Humanity is exalted not because we are so far above other living creatures, but because knowing them well elevates the very concept of life. E.O. Wilson, 1984

26 Nov 2012

The Life Scientist



"Our human eyes have evolved in subtle interaction with other, non-human eyes, as our ears are now tuned by their very structure to the howling of wolves and the truming of frogs. While gliding in huge undulating schools through the depths of the ammotic oceans, or later, while crawling upon our bellies from puddle to puddle (our scaley skin glinting in the sun). While racing beneath the grasses as tiny noctural mammals, or leaping from branch to branch as long tailed primates, our brainy bodies have steadily formed themselves in dynamic interaction with the texture and rythms of terrestrial nature."

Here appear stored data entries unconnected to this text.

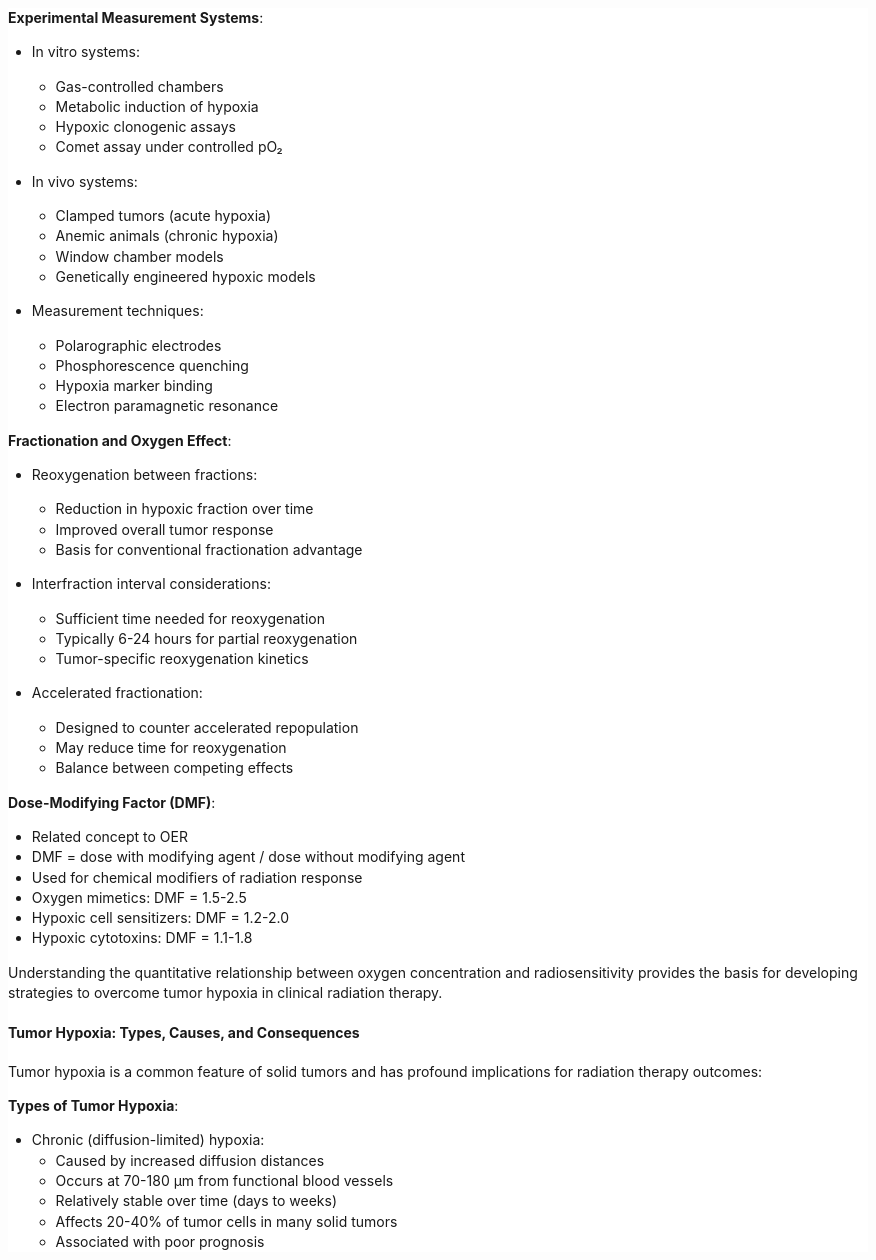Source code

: **Experimental Measurement Systems**:
- In vitro systems:
  - Gas-controlled chambers
  - Metabolic induction of hypoxia
  - Hypoxic clonogenic assays
  - Comet assay under controlled pO₂
  
- In vivo systems:
  - Clamped tumors (acute hypoxia)
  - Anemic animals (chronic hypoxia)
  - Window chamber models
  - Genetically engineered hypoxic models
  
- Measurement techniques:
  - Polarographic electrodes
  - Phosphorescence quenching
  - Hypoxia marker binding
  - Electron paramagnetic resonance

**Fractionation and Oxygen Effect**:
- Reoxygenation between fractions:
  - Reduction in hypoxic fraction over time
  - Improved overall tumor response
  - Basis for conventional fractionation advantage
  
- Interfraction interval considerations:
  - Sufficient time needed for reoxygenation
  - Typically 6-24 hours for partial reoxygenation
  - Tumor-specific reoxygenation kinetics
  
- Accelerated fractionation:
  - Designed to counter accelerated repopulation
  - May reduce time for reoxygenation
  - Balance between competing effects

**Dose-Modifying Factor (DMF)**:
- Related concept to OER
- DMF = dose with modifying agent / dose without modifying agent
- Used for chemical modifiers of radiation response
- Oxygen mimetics: DMF = 1.5-2.5
- Hypoxic cell sensitizers: DMF = 1.2-2.0
- Hypoxic cytotoxins: DMF = 1.1-1.8

Understanding the quantitative relationship between oxygen concentration and radiosensitivity provides the basis for developing strategies to overcome tumor hypoxia in clinical radiation therapy.

#### Tumor Hypoxia: Types, Causes, and Consequences

Tumor hypoxia is a common feature of solid tumors and has profound implications for radiation therapy outcomes:

**Types of Tumor Hypoxia**:
- Chronic (diffusion-limited) hypoxia:
  - Caused by increased diffusion distances
  - Occurs at 70-180 μm from functional blood vessels
  - Relatively stable over time (days to weeks)
  - Affects 20-40% of tumor cells in many solid tumors
  - Associated with poor prognosis
  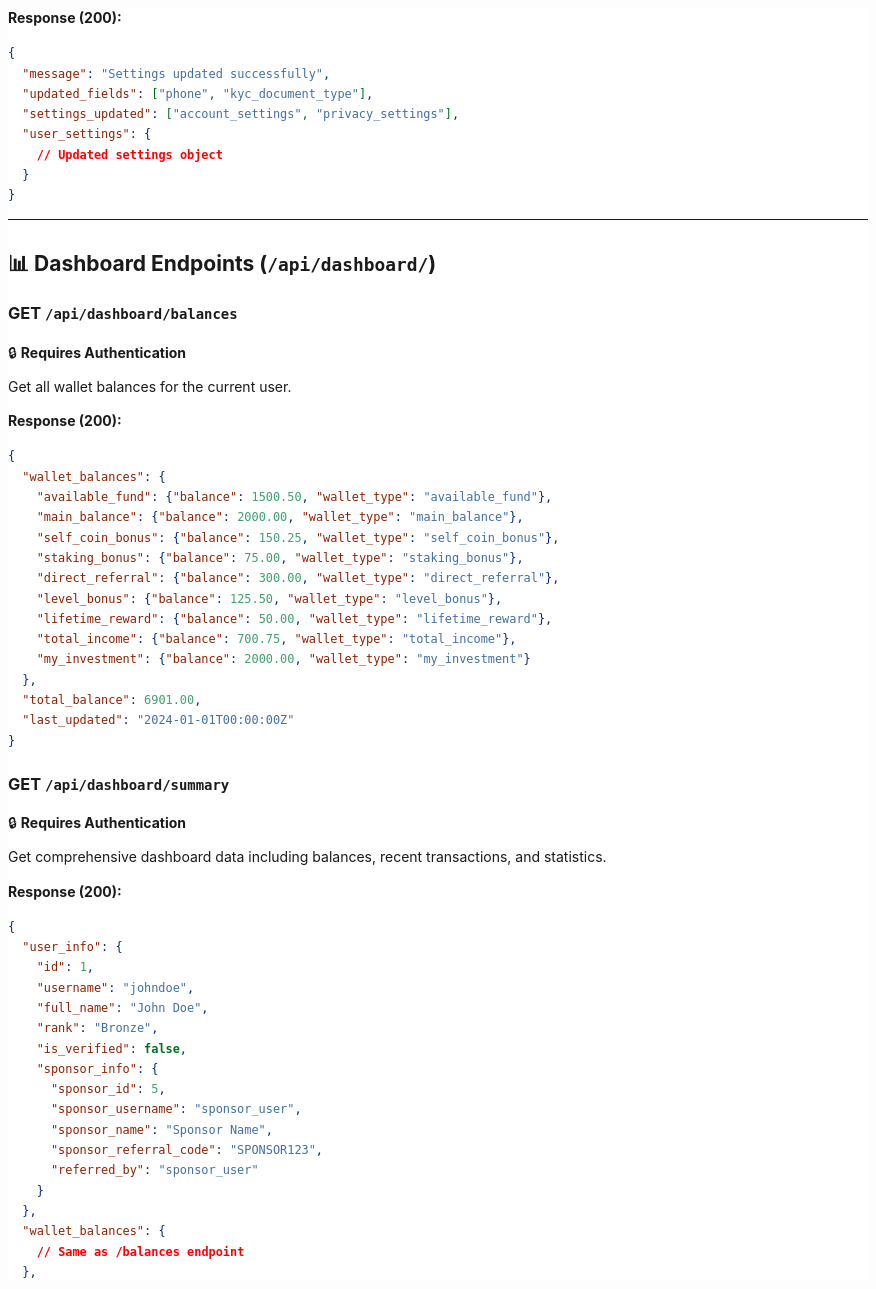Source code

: **Response (200):**
```json
{
  "message": "Settings updated successfully",
  "updated_fields": ["phone", "kyc_document_type"],
  "settings_updated": ["account_settings", "privacy_settings"],
  "user_settings": {
    // Updated settings object
  }
}
```

---

## 📊 Dashboard Endpoints (`/api/dashboard/`)

### GET `/api/dashboard/balances`
🔒 **Requires Authentication**

Get all wallet balances for the current user.

**Response (200):**
```json
{
  "wallet_balances": {
    "available_fund": {"balance": 1500.50, "wallet_type": "available_fund"},
    "main_balance": {"balance": 2000.00, "wallet_type": "main_balance"},
    "self_coin_bonus": {"balance": 150.25, "wallet_type": "self_coin_bonus"},
    "staking_bonus": {"balance": 75.00, "wallet_type": "staking_bonus"},
    "direct_referral": {"balance": 300.00, "wallet_type": "direct_referral"},
    "level_bonus": {"balance": 125.50, "wallet_type": "level_bonus"},
    "lifetime_reward": {"balance": 50.00, "wallet_type": "lifetime_reward"},
    "total_income": {"balance": 700.75, "wallet_type": "total_income"},
    "my_investment": {"balance": 2000.00, "wallet_type": "my_investment"}
  },
  "total_balance": 6901.00,
  "last_updated": "2024-01-01T00:00:00Z"
}
```

### GET `/api/dashboard/summary`
🔒 **Requires Authentication**

Get comprehensive dashboard data including balances, recent transactions, and statistics.

**Response (200):**
```json
{
  "user_info": {
    "id": 1,
    "username": "johndoe",
    "full_name": "John Doe",
    "rank": "Bronze",
    "is_verified": false,
    "sponsor_info": {
      "sponsor_id": 5,
      "sponsor_username": "sponsor_user",
      "sponsor_name": "Sponsor Name",
      "sponsor_referral_code": "SPONSOR123",
      "referred_by": "sponsor_user"
    }
  },
  "wallet_balances": {
    // Same as /balances endpoint
  },
```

Given this evolutionary entanglement with our animal ancestry, and a deep rooted sensitivity to our natural surroundings, what good can be gleamed from the detatched observations of a scientist? Screened by the lenses of microscope, or the crystalex screen of my laptop, what purpose does my retreat from directly experienced reality serve? The detached states of mind  and clinical practice necessary to derive insights proper to science has yielded insights and explanations which in my opinion justify this objective and materialist position. But caution must be applied, for the rise of science and technology deadens the senses to our carnal embedment in a world ultimately beyond our control.

Abandoning the animate landscape that has formed the very eyes that now peer through our microscopes, the very intelligence that now seeks to interprate the data, is not an option. "Every coherent image we can have of those other, ostensibly more objective dimensions is secretly rooted then, in the ambiguous, ever-shifting terrain of our ordinary experience."